It’s a fact of life that has served Bruce well, because it means he can move around quietly when people don’t know he’s there. If he alerts them to his presence, that’s another matter entirely, because once they’re aware of him, they watch him like they think he’s always about ten seconds away from Hulking out. (He lets them believe it, too, because it’s useful sometimes.) But if they don’t notice him right away, he can sit in a room for half an hour, watching and listening, before anyone realizes he’s there.

As a result, Bruce hears things.

The neatly-trimmed tree in the lush living room suite on Tony’s floor, clearly a product of some commercial decorator (possibly assisted after the fact by Clint, if the purple arrows on the middle branches are any indication), has a pile of gifts under it, and they aren’t the glamorously-wrapped empty boxes that are on the public floors. These ones are neat, but clearly wrapped by an amateur; the tape is visible and there’s a little tag on each one, completed in thin, spidery handwriting.

They aren’t to be opened until Christmas Day – that much is obvious, but if it weren’t, the notes stuck onto each of them make it explicitly clear. Tony, not one to break rules if he can find a way to bend them into pretzels instead, hasn’t touched them.

That doesn’t mean he doesn’t know what’s inside, though. JARVIS has remarkably efficient scanners, and X-ray technology is so old Tony’s surprised everyone hasn’t got their own private machine by now.

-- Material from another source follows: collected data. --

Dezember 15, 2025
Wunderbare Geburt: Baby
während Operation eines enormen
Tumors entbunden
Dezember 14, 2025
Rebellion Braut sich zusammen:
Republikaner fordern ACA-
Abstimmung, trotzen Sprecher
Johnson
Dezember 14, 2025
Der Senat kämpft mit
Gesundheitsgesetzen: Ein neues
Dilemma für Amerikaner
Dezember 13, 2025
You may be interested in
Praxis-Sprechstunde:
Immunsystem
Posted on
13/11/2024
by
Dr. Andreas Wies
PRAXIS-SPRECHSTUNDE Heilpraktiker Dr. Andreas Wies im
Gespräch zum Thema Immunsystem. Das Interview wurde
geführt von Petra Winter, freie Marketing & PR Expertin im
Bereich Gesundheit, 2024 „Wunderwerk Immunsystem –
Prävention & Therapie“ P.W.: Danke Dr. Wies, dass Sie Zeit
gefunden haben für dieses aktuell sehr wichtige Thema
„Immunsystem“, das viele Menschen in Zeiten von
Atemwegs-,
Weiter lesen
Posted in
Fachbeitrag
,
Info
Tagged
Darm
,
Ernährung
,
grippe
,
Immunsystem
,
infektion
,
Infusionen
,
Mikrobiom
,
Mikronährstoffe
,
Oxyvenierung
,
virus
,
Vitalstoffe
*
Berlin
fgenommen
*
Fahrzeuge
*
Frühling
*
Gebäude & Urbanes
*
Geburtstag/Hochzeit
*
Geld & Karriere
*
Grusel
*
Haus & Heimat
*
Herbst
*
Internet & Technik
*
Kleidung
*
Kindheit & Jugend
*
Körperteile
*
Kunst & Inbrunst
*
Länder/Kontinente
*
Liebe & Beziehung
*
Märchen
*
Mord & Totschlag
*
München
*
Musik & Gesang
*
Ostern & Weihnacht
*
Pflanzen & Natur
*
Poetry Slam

He’s a little surprised at what he’s found out and, because there’s no point in being obnoxious if no one knows about it, he’s gone around the tower asking everyone until Bruce finally rolled his eyes and admitted to it. “Not like it’s a secret, Tony,” he says, “but what’s it to you? I made sure you had one as well.”

“Why’d you get Thor a telescope?” Tony asks.

“You weren’t supposed to open them until tomorrow,” Bruce sighs. “And _you_ are only supposed to open the one with your name on it.”

“I didn’t open them,” Tony says. “JARVIS did. Well, he looked inside.”

Bruce sighs again. Tony gets that a lot.

“He and Jane do a lot of star, you know.”

“Stargazing.”

“Astronomical observation,” Bruce says. “He likes it.”

“Don’t you think Jane has enough telescopes?”

“This one belongs to Thor.”

“I can’t believe you didn’t get Clint arrows.”

“Don’t you think Clint has enough arrows?”

“Clint can never have enough arrows.”

“I put some in his stocking.”

“And why’d you give Steve a drawing tablet? I could’ve made him one for free. Special Super Soldier strength-resistant design.”

“That’s not the point, Tony. You probably could’ve built a better telescope, too. And fancy trick arrows for Clint. And some kind of first edition autographed version of the book I got Natasha. Or a pony or something for Thor. It’s not about whether or not they’re the best or the most expensive.”

“Oh.”

There’s a pause.

Bruce asks, “So what didn’t you like about the present I got _you_?”

There’s another pause.

“I didn’t ask JARVIS to scan that one,” Tony admits.

Bruce smiles.

“Good,” he says. “Shut up and go away. You can open yours tomorrow, just like the rest of us.”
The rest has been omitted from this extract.